Summit's 1919 Basketball Champs and a Champ of a Teacher

By Arthur Cotterell

Here in Summit we've had championship high school basketball teams several times throughout the 20th century. Many of these championship teams were the boys teams, although in the later years the girls teams had begun to establish a tradition of their own. Many people may think that girls high school varsity teams are a relatively recent innovation which came about as a result of the passage of Title IX in the last quarter of the 20th century (Title IX had mandated equal opportunities for girls and boys in interscholastic sports). However, a recent search of the files at the Carter House reveals that Summit High School had championship teams, girls championship teams, many, many years before Title IX was ever thought of.

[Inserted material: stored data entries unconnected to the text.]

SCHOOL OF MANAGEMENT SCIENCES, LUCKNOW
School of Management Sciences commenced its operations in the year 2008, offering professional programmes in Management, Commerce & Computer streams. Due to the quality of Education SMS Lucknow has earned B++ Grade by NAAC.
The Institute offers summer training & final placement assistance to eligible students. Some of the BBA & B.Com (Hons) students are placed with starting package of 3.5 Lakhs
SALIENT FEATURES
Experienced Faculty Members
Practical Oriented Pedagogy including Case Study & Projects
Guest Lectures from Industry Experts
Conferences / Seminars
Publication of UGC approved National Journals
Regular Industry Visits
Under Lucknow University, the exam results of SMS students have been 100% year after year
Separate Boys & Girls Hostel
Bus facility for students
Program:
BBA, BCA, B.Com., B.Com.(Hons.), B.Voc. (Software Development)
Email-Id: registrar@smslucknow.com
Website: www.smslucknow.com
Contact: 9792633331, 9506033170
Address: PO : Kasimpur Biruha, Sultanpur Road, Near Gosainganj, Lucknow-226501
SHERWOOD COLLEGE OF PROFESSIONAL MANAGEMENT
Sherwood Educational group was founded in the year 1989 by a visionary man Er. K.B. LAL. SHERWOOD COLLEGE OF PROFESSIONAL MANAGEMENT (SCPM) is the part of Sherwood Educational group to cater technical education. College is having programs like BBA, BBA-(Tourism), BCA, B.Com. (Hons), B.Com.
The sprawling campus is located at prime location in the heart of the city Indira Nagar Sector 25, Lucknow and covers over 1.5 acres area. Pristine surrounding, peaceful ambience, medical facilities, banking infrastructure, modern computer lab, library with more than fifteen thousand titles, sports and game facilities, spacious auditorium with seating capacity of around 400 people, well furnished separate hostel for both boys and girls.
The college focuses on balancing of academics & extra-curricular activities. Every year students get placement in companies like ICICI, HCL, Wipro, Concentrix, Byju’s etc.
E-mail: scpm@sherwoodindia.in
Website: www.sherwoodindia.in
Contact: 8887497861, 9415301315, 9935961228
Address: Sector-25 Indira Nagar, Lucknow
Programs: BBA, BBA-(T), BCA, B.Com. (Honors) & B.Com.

In the 1918-1919 school year the girls basketball at Summit High won the championship of the Morris and Essex League (interesting that the Union County school was playing in a Morris and Essex League!). The team came up to the last week of the season need- ing two wins to gain the title outright. The Summit Herald of March 14, 1919 reported that the Summit girls first defeated Dover by a 48-10 score and followed that victory up with a season-closing win over West Orange, 30-21, giving them a clear-cut championship of the league. Further reading in later editions of the paper indicated that the team had finished with a record of eight wins and only one loss. Another interesting statistic was that the team had not lost a game on its own court in over three years!

A picture of the team appeared later in the Newark Sunday Call identifying the seven girls who played on the team: Muriel Haviland, Marguerite Seiler, Billie Finnegan, Ruth Hall, Clara McNab, Marguerite Byrne and Florence Anderson. And who was the coach of this team? Looking at the accompanying picture with this article it would be hard to tell if the individual was not identified. Standing in the back row at the right is Miss Grace Jones, who looks to be one of the players.

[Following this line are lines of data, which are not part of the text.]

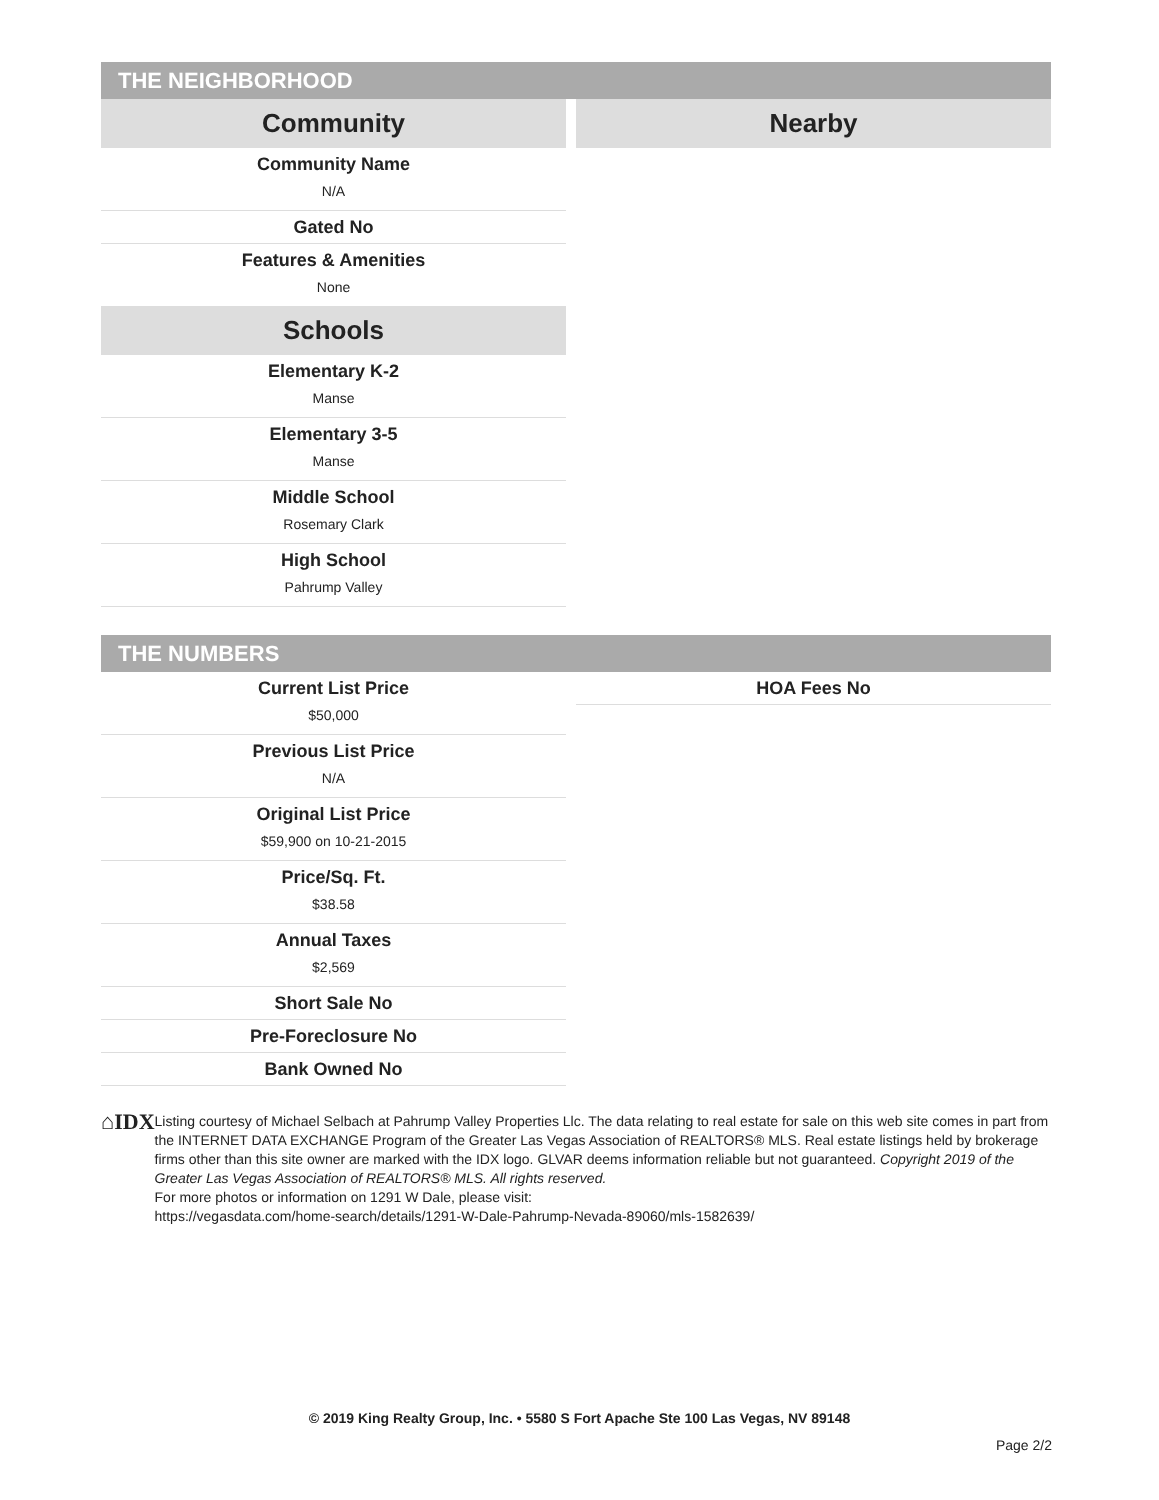THE NEIGHBORHOOD
Community
Community Name
N/A
Gated No
Features & Amenities
None
Schools
Elementary K-2
Manse
Elementary 3-5
Manse
Middle School
Rosemary Clark
High School
Pahrump Valley
Nearby
THE NUMBERS
Current List Price
$50,000
Previous List Price
N/A
Original List Price
$59,900 on 10-21-2015
Price/Sq. Ft.
$38.58
Annual Taxes
$2,569
Short Sale No
Pre-Foreclosure No
Bank Owned No
HOA Fees No
⌂IDX
Listing courtesy of Michael Selbach at Pahrump Valley Properties Llc. The data relating to real estate for sale on this web site comes in part from the INTERNET DATA EXCHANGE Program of the Greater Las Vegas Association of REALTORS® MLS. Real estate listings held by brokerage firms other than this site owner are marked with the IDX logo. GLVAR deems information reliable but not guaranteed. Copyright 2019 of the Greater Las Vegas Association of REALTORS® MLS. All rights reserved.
For more photos or information on 1291 W Dale, please visit:
https://vegasdata.com/home-search/details/1291-W-Dale-Pahrump-Nevada-89060/mls-1582639/
© 2019 King Realty Group, Inc. • 5580 S Fort Apache Ste 100 Las Vegas, NV 89148
Page 2/2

If the story of a championship girls basketball team is an interesting one, the story of their coach, Grace Jones, is an even more interesting one. Miss Jones, at the age of 22, had come to teach in Summit in 1916 from the physical education department of the East Stroudsburg Normal School. She was the only physical education teacher in the whole school system, which in that year numbered 1,616 students. She was made supervisor of physical education in 1927 when a second "phys-ed" teacher was hired, a position she held until her retirement in 1957 after completing a 41 year teaching career. By 1957 the total school system enrollment had reached 4,266 students. In that time she had organized what had become the physical education program for the city's schools. At the time of her retirement, she was the only woman to head a physical education department in New Jersey.

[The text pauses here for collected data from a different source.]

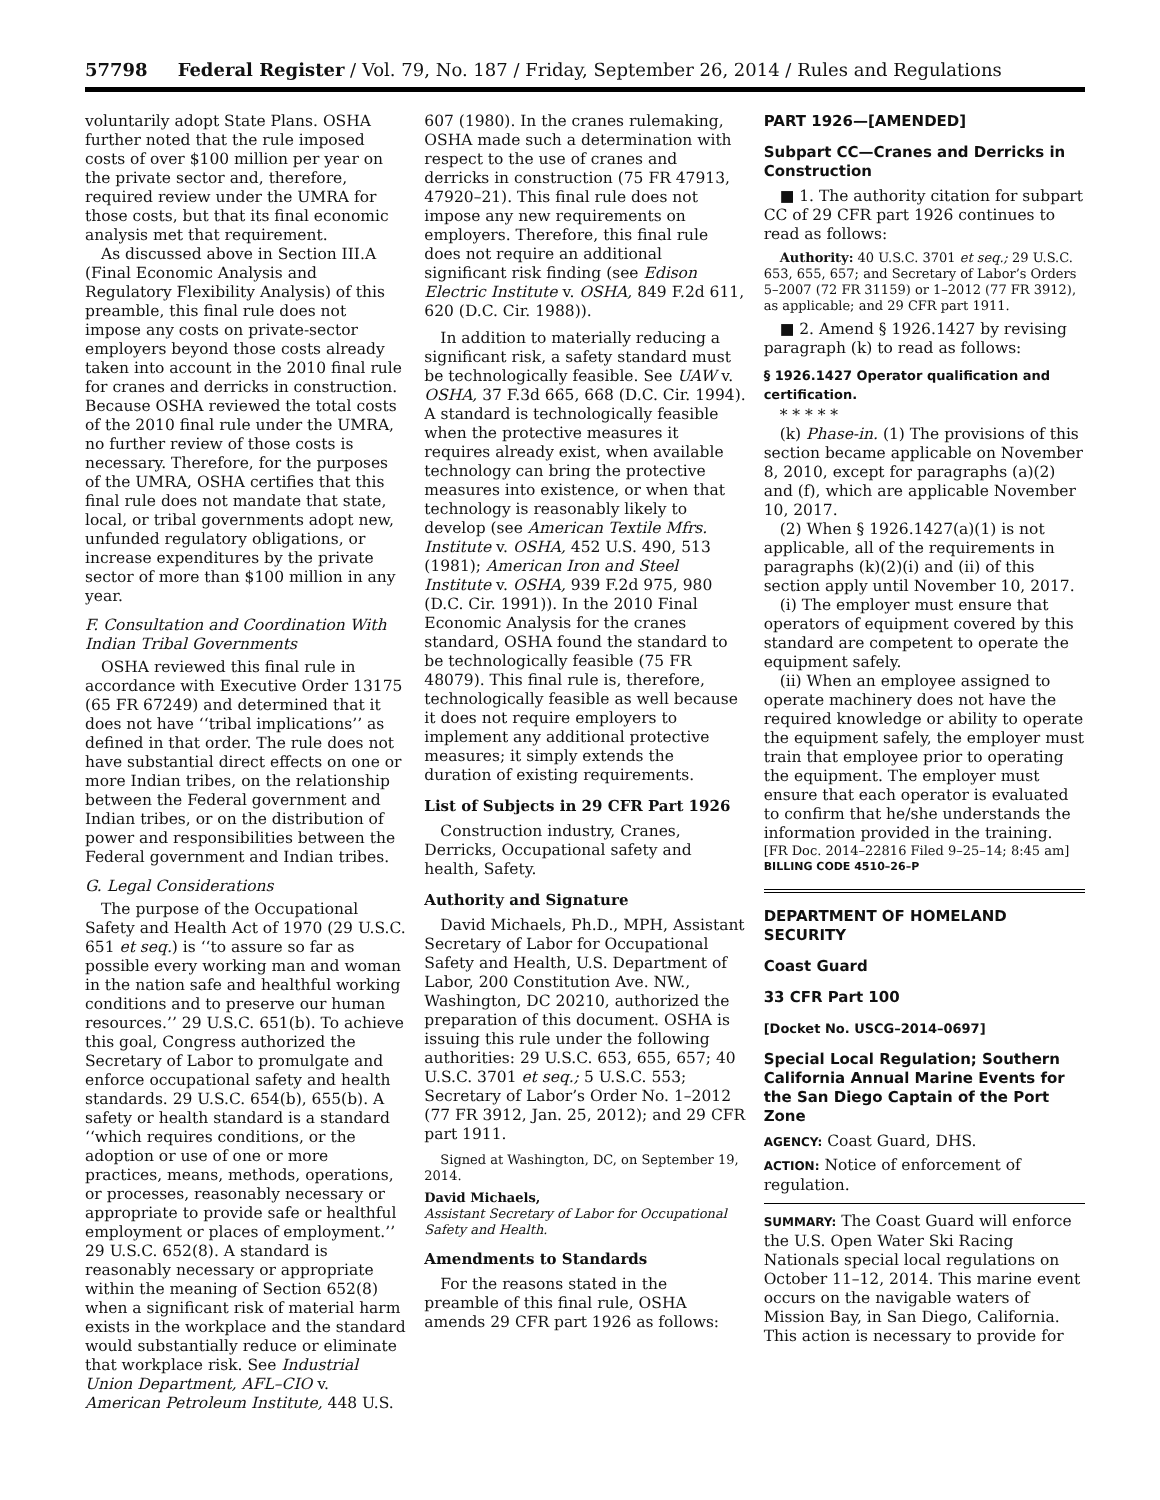57798 Federal Register / Vol. 79, No. 187 / Friday, September 26, 2014 / Rules and Regulations
voluntarily adopt State Plans. OSHA further noted that the rule imposed costs of over $100 million per year on the private sector and, therefore, required review under the UMRA for those costs, but that its final economic analysis met that requirement.
As discussed above in Section III.A (Final Economic Analysis and Regulatory Flexibility Analysis) of this preamble, this final rule does not impose any costs on private-sector employers beyond those costs already taken into account in the 2010 final rule for cranes and derricks in construction. Because OSHA reviewed the total costs of the 2010 final rule under the UMRA, no further review of those costs is necessary. Therefore, for the purposes of the UMRA, OSHA certifies that this final rule does not mandate that state, local, or tribal governments adopt new, unfunded regulatory obligations, or increase expenditures by the private sector of more than $100 million in any year.
F. Consultation and Coordination With Indian Tribal Governments
OSHA reviewed this final rule in accordance with Executive Order 13175 (65 FR 67249) and determined that it does not have ‘‘tribal implications’’ as defined in that order. The rule does not have substantial direct effects on one or more Indian tribes, on the relationship between the Federal government and Indian tribes, or on the distribution of power and responsibilities between the Federal government and Indian tribes.
G. Legal Considerations
The purpose of the Occupational Safety and Health Act of 1970 (29 U.S.C. 651 et seq.) is ‘‘to assure so far as possible every working man and woman in the nation safe and healthful working conditions and to preserve our human resources.’’ 29 U.S.C. 651(b). To achieve this goal, Congress authorized the Secretary of Labor to promulgate and enforce occupational safety and health standards. 29 U.S.C. 654(b), 655(b). A safety or health standard is a standard ‘‘which requires conditions, or the adoption or use of one or more practices, means, methods, operations, or processes, reasonably necessary or appropriate to provide safe or healthful employment or places of employment.’’ 29 U.S.C. 652(8). A standard is reasonably necessary or appropriate within the meaning of Section 652(8) when a significant risk of material harm exists in the workplace and the standard would substantially reduce or eliminate that workplace risk. See Industrial Union Department, AFL–CIO v. American Petroleum Institute, 448 U.S.
607 (1980). In the cranes rulemaking, OSHA made such a determination with respect to the use of cranes and derricks in construction (75 FR 47913, 47920–21). This final rule does not impose any new requirements on employers. Therefore, this final rule does not require an additional significant risk finding (see Edison Electric Institute v. OSHA, 849 F.2d 611, 620 (D.C. Cir. 1988)).
In addition to materially reducing a significant risk, a safety standard must be technologically feasible. See UAW v. OSHA, 37 F.3d 665, 668 (D.C. Cir. 1994). A standard is technologically feasible when the protective measures it requires already exist, when available technology can bring the protective measures into existence, or when that technology is reasonably likely to develop (see American Textile Mfrs. Institute v. OSHA, 452 U.S. 490, 513 (1981); American Iron and Steel Institute v. OSHA, 939 F.2d 975, 980 (D.C. Cir. 1991)). In the 2010 Final Economic Analysis for the cranes standard, OSHA found the standard to be technologically feasible (75 FR 48079). This final rule is, therefore, technologically feasible as well because it does not require employers to implement any additional protective measures; it simply extends the duration of existing requirements.
List of Subjects in 29 CFR Part 1926
Construction industry, Cranes, Derricks, Occupational safety and health, Safety.
Authority and Signature
David Michaels, Ph.D., MPH, Assistant Secretary of Labor for Occupational Safety and Health, U.S. Department of Labor, 200 Constitution Ave. NW., Washington, DC 20210, authorized the preparation of this document. OSHA is issuing this rule under the following authorities: 29 U.S.C. 653, 655, 657; 40 U.S.C. 3701 et seq.; 5 U.S.C. 553; Secretary of Labor’s Order No. 1–2012 (77 FR 3912, Jan. 25, 2012); and 29 CFR part 1911.
Signed at Washington, DC, on September 19, 2014.
David Michaels,
Assistant Secretary of Labor for Occupational Safety and Health.
Amendments to Standards
For the reasons stated in the preamble of this final rule, OSHA amends 29 CFR part 1926 as follows:
PART 1926—[AMENDED]
Subpart CC—Cranes and Derricks in Construction
■ 1. The authority citation for subpart CC of 29 CFR part 1926 continues to read as follows:
Authority: 40 U.S.C. 3701 et seq.; 29 U.S.C. 653, 655, 657; and Secretary of Labor’s Orders 5–2007 (72 FR 31159) or 1–2012 (77 FR 3912), as applicable; and 29 CFR part 1911.
■ 2. Amend § 1926.1427 by revising paragraph (k) to read as follows:
§ 1926.1427 Operator qualification and certification.
* * * * *
(k) Phase-in. (1) The provisions of this section became applicable on November 8, 2010, except for paragraphs (a)(2) and (f), which are applicable November 10, 2017.
(2) When § 1926.1427(a)(1) is not applicable, all of the requirements in paragraphs (k)(2)(i) and (ii) of this section apply until November 10, 2017.
(i) The employer must ensure that operators of equipment covered by this standard are competent to operate the equipment safely.
(ii) When an employee assigned to operate machinery does not have the required knowledge or ability to operate the equipment safely, the employer must train that employee prior to operating the equipment. The employer must ensure that each operator is evaluated to confirm that he/she understands the information provided in the training.
[FR Doc. 2014–22816 Filed 9–25–14; 8:45 am]
BILLING CODE 4510–26–P
DEPARTMENT OF HOMELAND SECURITY
Coast Guard
33 CFR Part 100
[Docket No. USCG–2014–0697]
Special Local Regulation; Southern California Annual Marine Events for the San Diego Captain of the Port Zone
AGENCY: Coast Guard, DHS.
ACTION: Notice of enforcement of regulation.
SUMMARY: The Coast Guard will enforce the U.S. Open Water Ski Racing Nationals special local regulations on October 11–12, 2014. This marine event occurs on the navigable waters of Mission Bay, in San Diego, California. This action is necessary to provide for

An interesting sidelight to Miss Jones being hired in 1916 was told to me by-Howie Anderson; longtime football coach and athletic director at Summit High School. Howie was hired in 1956, the final year of Grace Jones' teaching career. At the time, it was customary to take the new teachers on a bus ride around Summit to introduce them to the community. Miss Jones told Howie that when she was hired they were doing the same thing, the only difference being that she was taken around the town by horse and buggy!

Grace Jones was widely known throughout the country for her work in physical education. Upon her death in 1977 at the age of 83, the Summit Herald had this to say about her well known reputation: "Besides her pioneering efforts in the field of physical education, Miss Jones was a nationally known authority on women's basketball rules. For six years from 1924 to 1930, she was the editor of the official basketball guide for women and girls. During that time the first official guide was translated into Spanish for use in South America. In 1939 Miss Jones was elected a Fellow of the American Association for Health, Physical Education and Recreation. She had been included in Who's Who in American Education, Who's Who in the East and American." Little did the girls know in 1919 as they were playing basketball for their coach what a famous person she was to become.

I'm sure that there are still people in Summit who remember Miss Grace Jones, better known to many as "Jonesey". Her strict commands and no-nonsense leadership brought her respect, and she will be long remembered by the three generations of local residents whom she taught.